Jak ocenić występ Polek w tegorocznym Grand Prix?

Piotr Makowski nawet w prywatnych, luźnych rozmowach nie szuka usprawiedliwień, mówi jedynie, że wszystko to, co się do tej pory wydarzyło, całą odpowiedzialność za wyniki bierze na siebie. OK.

Niektórzy komentatorzy mówią o rozczarowaniu występem naszej drużyny. Od razu mówię, że ja do tego grona nie należę.

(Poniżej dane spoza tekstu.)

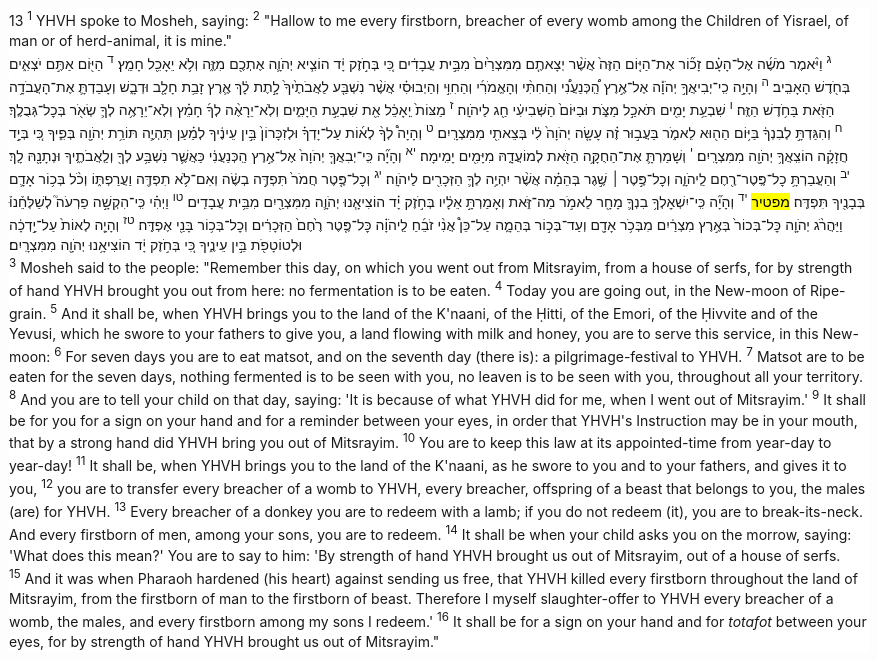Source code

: <td style="vertical-align:top;" width="53%">
<div class="english">
<span class="p">13 <sup>1</sup>&nbsp;YHVH spoke to Mosheh, saying: <sup>2</sup>&nbsp;"Hallow to me every firstborn, breacher of every womb among the Children of Yisrael, of man or of herd-animal, it is mine."</span>
</div></td></tr>


<tr><td style="vertical-align:top;" width="46%">
<div class="liturgy"><span lang="he">
<span class="d2"><sup>ג</sup>&nbsp;וַיֹּ֨אמֶר מֹשֶׁ֜ה אֶל־הָעָ֗ם זָכ֞וֹר אֶת־הַיּ֤וֹם הַזֶּה֙ אֲשֶׁ֨ר יְצָאתֶ֤ם מִמִּצְרַ֙יִם֙ מִבֵּ֣ית עֲבָדִ֔ים כִּ֚י בְּחֹ֣זֶק יָ֔ד הוֹצִ֧יא יְהֹוָ֛ה אֶתְכֶ֖ם מִזֶּ֑ה וְלֹ֥א יֵאָכֵ֖ל חָמֵֽץ׃ <sup>ד</sup>&nbsp;הַיּ֖וֹם אַתֶּ֣ם יֹצְאִ֑ים בְּחֹ֖דֶשׁ הָאָבִֽיב׃ <sup>ה</sup>&nbsp;וְהָיָ֣ה כִֽי־יְבִיאֲךָ֣ יְהֹוָ֡ה אֶל־אֶ֣רֶץ הַֽ֠כְּנַעֲנִ֠י וְהַחִתִּ֨י וְהָאֱמֹרִ֜י וְהַחִוִּ֣י וְהַיְבוּסִ֗י אֲשֶׁ֨ר נִשְׁבַּ֤ע לַאֲבֹתֶ֙יךָ֙ לָ֣תֶת לָ֔ךְ אֶ֛רֶץ זָבַ֥ת חָלָ֖ב וּדְבָ֑שׁ וְעָבַדְתָּ֛ אֶת־הָעֲבֹדָ֥ה הַזֹּ֖את בַּחֹ֥דֶשׁ הַזֶּֽה׃ </span> <span class="h"><sup>ו</sup>&nbsp;שִׁבְעַ֥ת יָמִ֖ים תֹּאכַ֣ל מַצֹּ֑ת וּבַיּוֹם֙ הַשְּׁבִיעִ֔י חַ֖ג לַיהֹוָֽה׃ <sup>ז</sup>&nbsp;מַצּוֹת֙ יֵֽאָכֵ֔ל אֵ֖ת שִׁבְעַ֣ת הַיָּמִ֑ים וְלֹֽא־יֵרָאֶ֨ה לְךָ֜ חָמֵ֗ץ וְלֹֽא־יֵרָאֶ֥ה לְךָ֛ שְׂאֹ֖ר בְּכׇל־גְּבֻלֶֽךָ׃ </span> <span class="d2"><sup>ח</sup>&nbsp;וְהִגַּדְתָּ֣ לְבִנְךָ֔ בַּיּ֥וֹם הַה֖וּא לֵאמֹ֑ר בַּעֲב֣וּר זֶ֗ה עָשָׂ֤ה יְהֹוָה֙ לִ֔י בְּצֵאתִ֖י מִמִּצְרָֽיִם׃ <sup>ט</sup>&nbsp;וְהָיָה֩ לְךָ֨ לְא֜וֹת עַל־יָדְךָ֗ וּלְזִכָּרוֹן֙ בֵּ֣ין עֵינֶ֔יךָ לְמַ֗עַן תִּהְיֶ֛ה תּוֹרַ֥ת יְהֹוָ֖ה בְּפִ֑יךָ כִּ֚י בְּיָ֣ד חֲזָקָ֔ה הוֹצִֽאֲךָ֥ יְהֹוָ֖ה מִמִּצְרָֽיִם׃ </span> <span class="h"><sup>י</sup>&nbsp;וְשָׁמַרְתָּ֛ אֶת־הַחֻקָּ֥ה הַזֹּ֖את לְמוֹעֲדָ֑הּ מִיָּמִ֖ים יָמִֽימָה׃ </span> <span class="p"><sup>יא</sup>&nbsp;וְהָיָ֞ה כִּֽי־יְבִאֲךָ֤ יְהֹוָה֙ אֶל־אֶ֣רֶץ הַֽכְּנַעֲנִ֔י כַּאֲשֶׁ֛ר נִשְׁבַּ֥ע לְךָ֖ וְלַֽאֲבֹתֶ֑יךָ וּנְתָנָ֖הּ לָֽךְ׃ <sup>יב</sup>&nbsp;וְהַעֲבַרְתָּ֥ כׇל־פֶּֽטֶר־רֶ֖חֶם לַֽיהֹוָ֑ה וְכׇל־פֶּ֣טֶר ׀ שֶׁ֣גֶר בְּהֵמָ֗ה אֲשֶׁ֨ר יִהְיֶ֥ה לְךָ֛ הַזְּכָרִ֖ים לַיהֹוָֽה׃ <sup>יג</sup>&nbsp;וְכׇל־פֶּ֤טֶר חֲמֹר֙ תִּפְדֶּ֣ה בְשֶׂ֔ה וְאִם־לֹ֥א תִפְדֶּ֖ה וַעֲרַפְתּ֑וֹ וְכֹ֨ל בְּכ֥וֹר אָדָ֛ם בְּבָנֶ֖יךָ תִּפְדֶּֽה׃ </span> <span class="d2"><mark>מפטיר</mark> <sup>יד</sup>&nbsp;וְהָיָ֞ה כִּֽי־יִשְׁאׇלְךָ֥ בִנְךָ֛ מָחָ֖ר לֵאמֹ֣ר מַה־זֹּ֑את וְאָמַרְתָּ֣ אֵלָ֔יו בְּחֹ֣זֶק יָ֗ד הוֹצִיאָ֧נוּ יְהֹוָ֛ה מִמִּצְרַ֖יִם מִבֵּ֥ית עֲבָדִֽים׃ <sup>טו</sup>&nbsp;וַיְהִ֗י כִּֽי־הִקְשָׁ֣ה פַרְעֹה֮ לְשַׁלְּחֵ֒נוּ֒ וַיַּהֲרֹ֨ג יְהֹוָ֤ה כׇּל־בְּכוֹר֙ בְּאֶ֣רֶץ מִצְרַ֔יִם מִבְּכֹ֥ר אָדָ֖ם וְעַד־בְּכ֣וֹר בְּהֵמָ֑ה עַל־כֵּן֩ אֲנִ֨י זֹבֵ֜חַ לַֽיהֹוָ֗ה כׇּל־פֶּ֤טֶר רֶ֙חֶם֙ הַזְּכָרִ֔ים וְכׇל־בְּכ֥וֹר בָּנַ֖י אֶפְדֶּֽה׃ <sup>טז</sup>&nbsp;וְהָיָ֤ה לְאוֹת֙ עַל־יָ֣דְכָ֔ה וּלְטוֹטָפֹ֖ת בֵּ֣ין עֵינֶ֑יךָ כִּ֚י בְּחֹ֣זֶק יָ֔ד הוֹצִיאָ֥נוּ יְהֹוָ֖ה מִמִּצְרָֽיִם׃</span>
</span></div></td>
 
<td style="vertical-align:top;" width="53%">
<div class="english">
<span class="d2"><sup>3</sup>&nbsp;Mosheh said to the people: "Remember this day, on which you went out from Mitsrayim, from a house of serfs, for by strength of hand YHVH brought you out from here: no fermentation is to be eaten. <sup>4</sup>&nbsp;Today you are going out, in the New-moon of Ripe-grain. <sup>5</sup>&nbsp;And it shall be, when YHVH brings you to the land of the K'naani, of the Ḥitti, of the Emori, of the Ḥivvite and of the Yevusi, which he swore to your fathers to give you, a land flowing with milk and honey, you are to serve this service, in this New-moon:</span> <span class="h"><sup>6</sup>&nbsp;For seven days you are to eat matsot, and on the seventh day (there is): a pilgrimage-festival to YHVH. <sup>7</sup>&nbsp;Matsot are to be eaten for the seven days, nothing fermented is to be seen with you, no leaven is to be seen with you, throughout all your territory.</span> <span class="d2"><sup>8</sup>&nbsp;And you are to tell your child on that day, saying: 'It is because of what YHVH did for me, when I went out of Mitsrayim.' <sup>9</sup>&nbsp;It shall be for you for a sign on your hand and for a reminder between your eyes, in order that YHVH's Instruction may be in your mouth, that by a strong hand did YHVH bring you out of Mitsrayim.</span> <span class="h"><sup>10</sup>&nbsp;You are to keep this law at its appointed-time from year-day to year-day!</span> <span class="p"><sup>11</sup>&nbsp;It shall be, when YHVH brings you to the land of the K'naani, as he swore to you and to your fathers, and gives it to you, <sup>12</sup>&nbsp;you are to transfer every breacher of a womb to YHVH, every breacher, offspring of a beast that belongs to you, the males (are) for YHVH. <sup>13</sup>&nbsp;Every breacher of a donkey you are to redeem with a lamb; if you do not redeem (it), you are to break-its-neck. And every firstborn of men, among your sons, you are to redeem.</span> <span class="d2"><sup>14</sup>&nbsp;It shall be when your child asks you on the morrow, saying: 'What does this mean?' You are to say to him: 'By strength of hand YHVH brought us out of Mitsrayim, out of a house of serfs. <sup>15</sup>&nbsp;And it was when Pharaoh hardened (his heart) against sending us free, that YHVH killed every firstborn throughout the land of Mitsrayim, from the firstborn of man to the firstborn of beast. Therefore I myself slaughter-offer to YHVH every breacher of a womb, the males, and every firstborn among my sons I redeem.' <sup>16</sup>&nbsp;It shall be for a sign on your hand and for <em>totafot</em> between your eyes, for by strength of hand YHVH brought us out of Mitsrayim."</span>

Brazylia – mistrz olimpijski, USA –wicemistrz olimpijski, Japonia – brązowy medalista, Rosja – mistrz świata, Serbia – mistrz Europy, Niemcy – wicemistrz Europy. Z nimi graliśmy w eliminacjach. Niech mi ktoś napiszę, który z zespołów miał tak silnych przeciwników – dokładając do tego utytułowane Chiny, zawsze groźną Argentynę i potrafiący sprawić niespodziankę Kazachstan. Tutaj jeszcze podeprę się spostrzeżeniem drugiego trenera naszej reprezentacji – Macieja Kosmola, który zauważył, że spośród 90 meczów jakie rozegrano w eliminacjach, tylko 4 z nich odbyły się między drużynami, które awansowały do finału. A kto do finału awansował, oprócz Japonek z którymi graliśmy? Brazylia, USA, Serbia i Chiny. Dziwnym trafem też nasi przeciwnicy  w eliminacyjnych turniejach.

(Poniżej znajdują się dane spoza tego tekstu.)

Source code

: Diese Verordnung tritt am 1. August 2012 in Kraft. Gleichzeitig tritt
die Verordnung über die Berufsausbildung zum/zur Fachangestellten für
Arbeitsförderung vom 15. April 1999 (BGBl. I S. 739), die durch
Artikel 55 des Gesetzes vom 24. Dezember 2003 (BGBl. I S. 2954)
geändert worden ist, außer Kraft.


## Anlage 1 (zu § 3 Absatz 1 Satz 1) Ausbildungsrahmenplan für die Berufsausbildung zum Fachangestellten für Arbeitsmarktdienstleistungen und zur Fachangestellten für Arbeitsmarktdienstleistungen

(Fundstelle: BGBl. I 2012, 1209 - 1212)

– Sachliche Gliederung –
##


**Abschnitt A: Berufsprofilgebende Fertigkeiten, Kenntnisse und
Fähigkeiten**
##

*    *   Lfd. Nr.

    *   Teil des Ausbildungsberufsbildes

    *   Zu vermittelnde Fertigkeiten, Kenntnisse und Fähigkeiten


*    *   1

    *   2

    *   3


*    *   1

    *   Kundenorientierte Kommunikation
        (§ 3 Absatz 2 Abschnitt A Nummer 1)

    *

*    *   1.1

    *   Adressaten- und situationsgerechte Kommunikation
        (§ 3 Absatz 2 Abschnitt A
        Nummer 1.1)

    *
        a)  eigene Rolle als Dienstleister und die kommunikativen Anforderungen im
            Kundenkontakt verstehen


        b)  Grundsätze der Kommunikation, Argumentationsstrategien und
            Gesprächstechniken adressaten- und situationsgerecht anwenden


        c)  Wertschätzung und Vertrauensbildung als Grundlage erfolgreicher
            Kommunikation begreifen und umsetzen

Osobiście uważam, że Piotr Makowski powinien się cieszyć, zamiast martwić, że grał z takimi zespołami, bo przynajmniej wie, w którym miejscu znajduje się jego zespół i nad czym cały czas musi ciężko pracować. Pewnie, że mogliśmy zagrać z Algierią, Kubą, Portoryko, dwa razy z Kazachstanem, raz z Dominikaną – natrzepać punktów i pojechać do Sapporo, tylko – co by nam to dało w dłuższej perspektywie? Jeżeli mamy poważnie myśleć o Igrzyskach w Rio de Janeiro musimy się mierzyć właśnie z takimi zespołami z jakimi graliśmy w Grand Prix. Co ważne, praktycznie ze wszystkimi podjęliśmy walkę, a momentami, to my prowadziliśmy grę…

Największe pozytywy tegorocznego Grand Prix, to udane debiuty Agnieszki Kąkolewskiej i Doroty Medyńskiej. Ta pierwsza grała we wszystkich meczach i pokazała, że jest niezwykle utalentowaną zawodniczką. Medyńska zagrała tylko raz, ale pokazała, że można na nią stawiać.

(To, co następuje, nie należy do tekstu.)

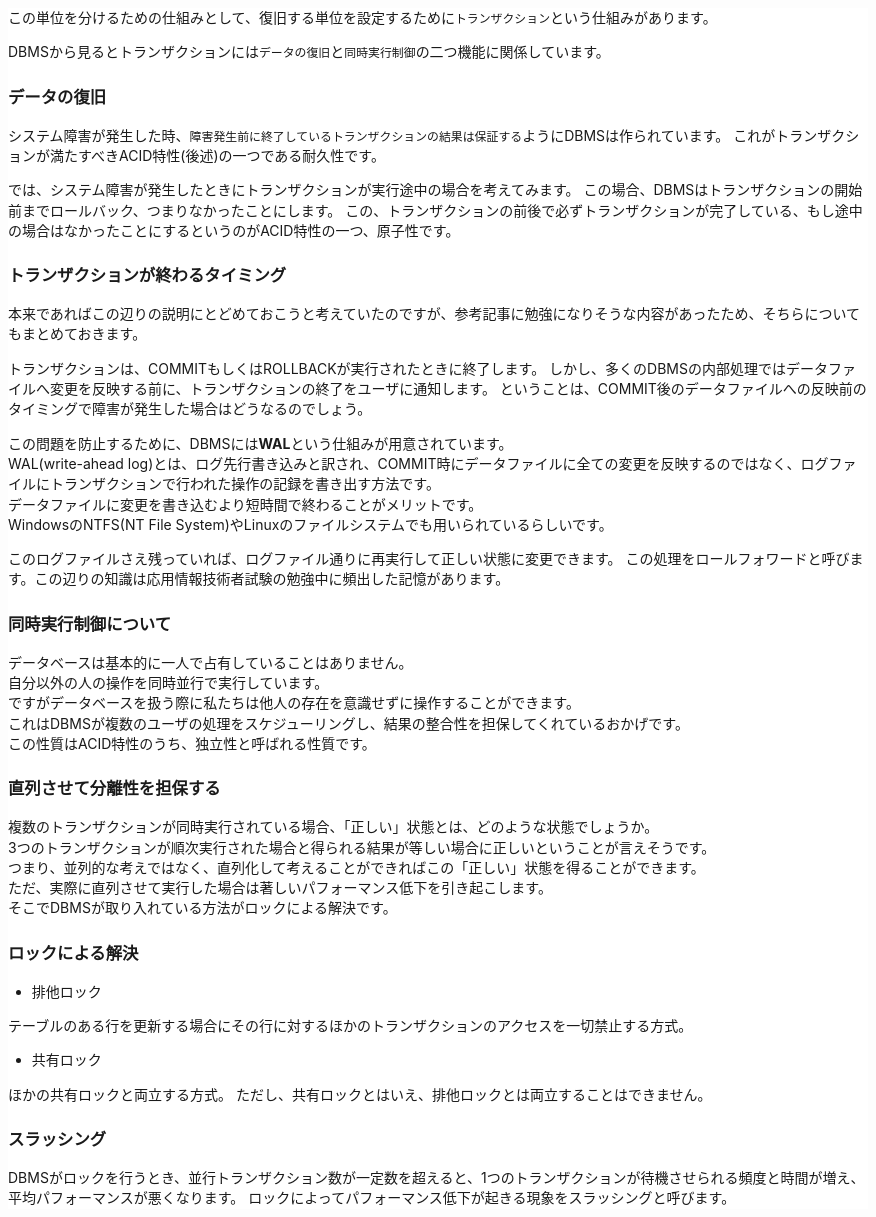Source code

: この単位を分けるための仕組みとして、復旧する単位を設定するために`トランザクション`という仕組みがあります。

DBMSから見るとトランザクションには`データの復旧`と`同時実行制御`の二つ機能に関係しています。

### データの復旧
システム障害が発生した時、`障害発生前に終了しているトランザクションの結果は保証する`ようにDBMSは作られています。
これがトランザクションが満たすべきACID特性(後述)の一つである耐久性です。

では、システム障害が発生したときにトランザクションが実行途中の場合を考えてみます。
この場合、DBMSはトランザクションの開始前までロールバック、つまりなかったことにします。
この、トランザクションの前後で必ずトランザクションが完了している、もし途中の場合はなかったことにするというのがACID特性の一つ、原子性です。

### トランザクションが終わるタイミング
本来であればこの辺りの説明にとどめておこうと考えていたのですが、参考記事に勉強になりそうな内容があったため、そちらについてもまとめておきます。

トランザクションは、COMMITもしくはROLLBACKが実行されたときに終了します。
しかし、多くのDBMSの内部処理ではデータファイルへ変更を反映する前に、トランザクションの終了をユーザに通知します。
ということは、COMMIT後のデータファイルへの反映前のタイミングで障害が発生した場合はどうなるのでしょう。

この問題を防止するために、DBMSには**WAL**という仕組みが用意されています。   
WAL(write-ahead log)とは、ログ先行書き込みと訳され、COMMIT時にデータファイルに全ての変更を反映するのではなく、ログファイルにトランザクションで行われた操作の記録を書き出す方法です。   
データファイルに変更を書き込むより短時間で終わることがメリットです。   
WindowsのNTFS(NT File System)やLinuxのファイルシステムでも用いられているらしいです。

このログファイルさえ残っていれば、ログファイル通りに再実行して正しい状態に変更できます。
この処理をロールフォワードと呼びます。この辺りの知識は応用情報技術者試験の勉強中に頻出した記憶があります。

### 同時実行制御について
データベースは基本的に一人で占有していることはありません。   
自分以外の人の操作を同時並行で実行しています。   
ですがデータベースを扱う際に私たちは他人の存在を意識せずに操作することができます。   
これはDBMSが複数のユーザの処理をスケジューリングし、結果の整合性を担保してくれているおかげです。   
この性質はACID特性のうち、独立性と呼ばれる性質です。

### 直列させて分離性を担保する
複数のトランザクションが同時実行されている場合、「正しい」状態とは、どのような状態でしょうか。   
3つのトランザクションが順次実行された場合と得られる結果が等しい場合に正しいということが言えそうです。   
つまり、並列的な考えではなく、直列化して考えることができればこの「正しい」状態を得ることができます。   
ただ、実際に直列させて実行した場合は著しいパフォーマンス低下を引き起こします。   
そこでDBMSが取り入れている方法がロックによる解決です。

### ロックによる解決

- 排他ロック

テーブルのある行を更新する場合にその行に対するほかのトランザクションのアクセスを一切禁止する方式。

- 共有ロック

ほかの共有ロックと両立する方式。
ただし、共有ロックとはいえ、排他ロックとは両立することはできません。

### スラッシング
DBMSがロックを行うとき、並行トランザクション数が一定数を超えると、1つのトランザクションが待機させられる頻度と時間が増え、平均パフォーマンスが悪くなります。
ロックによってパフォーマンス低下が起きる現象をスラッシングと呼びます。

Organizatorzy turnieju w Wuhan przygotowali ceremonię zakończenia imprezy podczas której wręczano nagrody indywidualne i medale. Jedną z takich nagród otrzymała Katarzyna Skowrońska Dolata, a cały zespół odebrał brązowe medale za trzecie miejsce. Ja tam wierzę, że to nie jest ostatni medal wywalczony przez nasze dziewczyny w tym roku.